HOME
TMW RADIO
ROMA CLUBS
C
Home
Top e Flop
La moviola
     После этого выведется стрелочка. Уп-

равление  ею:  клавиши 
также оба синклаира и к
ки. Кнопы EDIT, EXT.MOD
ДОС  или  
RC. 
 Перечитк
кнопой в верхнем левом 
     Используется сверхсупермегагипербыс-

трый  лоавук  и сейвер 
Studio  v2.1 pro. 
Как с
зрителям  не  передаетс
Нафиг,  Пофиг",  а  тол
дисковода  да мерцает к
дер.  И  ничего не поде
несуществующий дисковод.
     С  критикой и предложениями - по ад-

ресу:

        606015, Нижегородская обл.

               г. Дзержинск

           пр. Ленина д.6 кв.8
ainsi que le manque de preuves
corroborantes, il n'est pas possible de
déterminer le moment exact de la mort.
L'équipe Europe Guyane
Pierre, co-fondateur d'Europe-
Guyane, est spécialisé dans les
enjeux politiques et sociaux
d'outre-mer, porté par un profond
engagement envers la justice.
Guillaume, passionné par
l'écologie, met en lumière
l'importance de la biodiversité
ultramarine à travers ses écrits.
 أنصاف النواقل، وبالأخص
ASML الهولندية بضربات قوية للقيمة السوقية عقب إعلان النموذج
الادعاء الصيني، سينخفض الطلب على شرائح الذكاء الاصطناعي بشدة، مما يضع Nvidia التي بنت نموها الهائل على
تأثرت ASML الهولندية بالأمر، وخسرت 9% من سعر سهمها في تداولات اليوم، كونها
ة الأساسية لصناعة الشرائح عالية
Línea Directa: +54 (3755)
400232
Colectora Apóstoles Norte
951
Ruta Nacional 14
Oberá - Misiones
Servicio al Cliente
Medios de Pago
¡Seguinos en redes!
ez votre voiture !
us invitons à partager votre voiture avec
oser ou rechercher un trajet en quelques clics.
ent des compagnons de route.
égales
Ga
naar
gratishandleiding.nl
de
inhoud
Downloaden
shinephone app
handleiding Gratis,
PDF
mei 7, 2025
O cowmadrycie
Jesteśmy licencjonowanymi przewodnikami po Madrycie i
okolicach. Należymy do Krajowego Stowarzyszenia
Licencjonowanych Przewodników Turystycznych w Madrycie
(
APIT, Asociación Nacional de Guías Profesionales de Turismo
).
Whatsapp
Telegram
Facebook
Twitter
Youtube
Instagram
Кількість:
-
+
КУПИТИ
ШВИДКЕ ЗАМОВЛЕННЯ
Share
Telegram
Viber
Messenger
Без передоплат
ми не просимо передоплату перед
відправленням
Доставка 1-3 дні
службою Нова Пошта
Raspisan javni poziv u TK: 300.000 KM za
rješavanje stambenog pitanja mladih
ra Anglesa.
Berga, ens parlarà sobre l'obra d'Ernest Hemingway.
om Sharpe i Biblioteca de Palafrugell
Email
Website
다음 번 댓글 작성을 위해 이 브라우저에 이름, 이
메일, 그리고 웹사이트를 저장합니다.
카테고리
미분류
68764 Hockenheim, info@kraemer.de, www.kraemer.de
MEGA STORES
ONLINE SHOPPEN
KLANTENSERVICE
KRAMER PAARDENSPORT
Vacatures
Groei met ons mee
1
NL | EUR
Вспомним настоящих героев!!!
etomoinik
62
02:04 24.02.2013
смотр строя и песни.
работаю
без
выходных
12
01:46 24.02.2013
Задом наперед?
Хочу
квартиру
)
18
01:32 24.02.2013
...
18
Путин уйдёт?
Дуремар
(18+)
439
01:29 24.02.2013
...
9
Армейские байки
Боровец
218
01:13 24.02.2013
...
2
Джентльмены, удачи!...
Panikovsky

** Brief **
Please print the text of every entry above again, line for line, without changing anything.

** Solution for this task **
HOME
TMW RADIO
ROMA CLUBS
C
Home
Top e Flop
La moviola
     После этого выведется стрелочка. Уп-

равление  ею:  клавиши 
также оба синклаира и к
ки. Кнопы EDIT, EXT.MOD
ДОС  или  
RC. 
 Перечитк
кнопой в верхнем левом 
     Используется сверхсупермегагипербыс-

трый  лоавук  и сейвер 
Studio  v2.1 pro. 
Как с
зрителям  не  передаетс
Нафиг,  Пофиг",  а  тол
дисковода  да мерцает к
дер.  И  ничего не поде
несуществующий дисковод.
     С  критикой и предложениями - по ад-

ресу:

        606015, Нижегородская обл.

               г. Дзержинск

           пр. Ленина д.6 кв.8
ainsi que le manque de preuves
corroborantes, il n'est pas possible de
déterminer le moment exact de la mort.
L'équipe Europe Guyane
Pierre, co-fondateur d'Europe-
Guyane, est spécialisé dans les
enjeux politiques et sociaux
d'outre-mer, porté par un profond
engagement envers la justice.
Guillaume, passionné par
l'écologie, met en lumière
l'importance de la biodiversité
ultramarine à travers ses écrits.
 أنصاف النواقل، وبالأخص
ASML الهولندية بضربات قوية للقيمة السوقية عقب إعلان النموذج
الادعاء الصيني، سينخفض الطلب على شرائح الذكاء الاصطناعي بشدة، مما يضع Nvidia التي بنت نموها الهائل على
تأثرت ASML الهولندية بالأمر، وخسرت 9% من سعر سهمها في تداولات اليوم، كونها
ة الأساسية لصناعة الشرائح عالية
Línea Directa: +54 (3755)
400232
Colectora Apóstoles Norte
951
Ruta Nacional 14
Oberá - Misiones
Servicio al Cliente
Medios de Pago
¡Seguinos en redes!
ez votre voiture !
us invitons à partager votre voiture avec
oser ou rechercher un trajet en quelques clics.
ent des compagnons de route.
égales
Ga
naar
gratishandleiding.nl
de
inhoud
Downloaden
shinephone app
handleiding Gratis,
PDF
mei 7, 2025
O cowmadrycie
Jesteśmy licencjonowanymi przewodnikami po Madrycie i
okolicach. Należymy do Krajowego Stowarzyszenia
Licencjonowanych Przewodników Turystycznych w Madrycie
(
APIT, Asociación Nacional de Guías Profesionales de Turismo
).
Whatsapp
Telegram
Facebook
Twitter
Youtube
Instagram
Кількість:
-
+
КУПИТИ
ШВИДКЕ ЗАМОВЛЕННЯ
Share
Telegram
Viber
Messenger
Без передоплат
ми не просимо передоплату перед
відправленням
Доставка 1-3 дні
службою Нова Пошта
Raspisan javni poziv u TK: 300.000 KM za
rješavanje stambenog pitanja mladih
ra Anglesa.
Berga, ens parlarà sobre l'obra d'Ernest Hemingway.
om Sharpe i Biblioteca de Palafrugell
Email
Website
다음 번 댓글 작성을 위해 이 브라우저에 이름, 이
메일, 그리고 웹사이트를 저장합니다.
카테고리
미분류
68764 Hockenheim, info@kraemer.de, www.kraemer.de
MEGA STORES
ONLINE SHOPPEN
KLANTENSERVICE
KRAMER PAARDENSPORT
Vacatures
Groei met ons mee
1
NL | EUR
Вспомним настоящих героев!!!
etomoinik
62
02:04 24.02.2013
смотр строя и песни.
работаю
без
выходных
12
01:46 24.02.2013
Задом наперед?
Хочу
квартиру
)
18
01:32 24.02.2013
...
18
Путин уйдёт?
Дуремар
(18+)
439
01:29 24.02.2013
...
9
Армейские байки
Боровец
218
01:13 24.02.2013
...
2
Джентльмены, удачи!...
Panikovsky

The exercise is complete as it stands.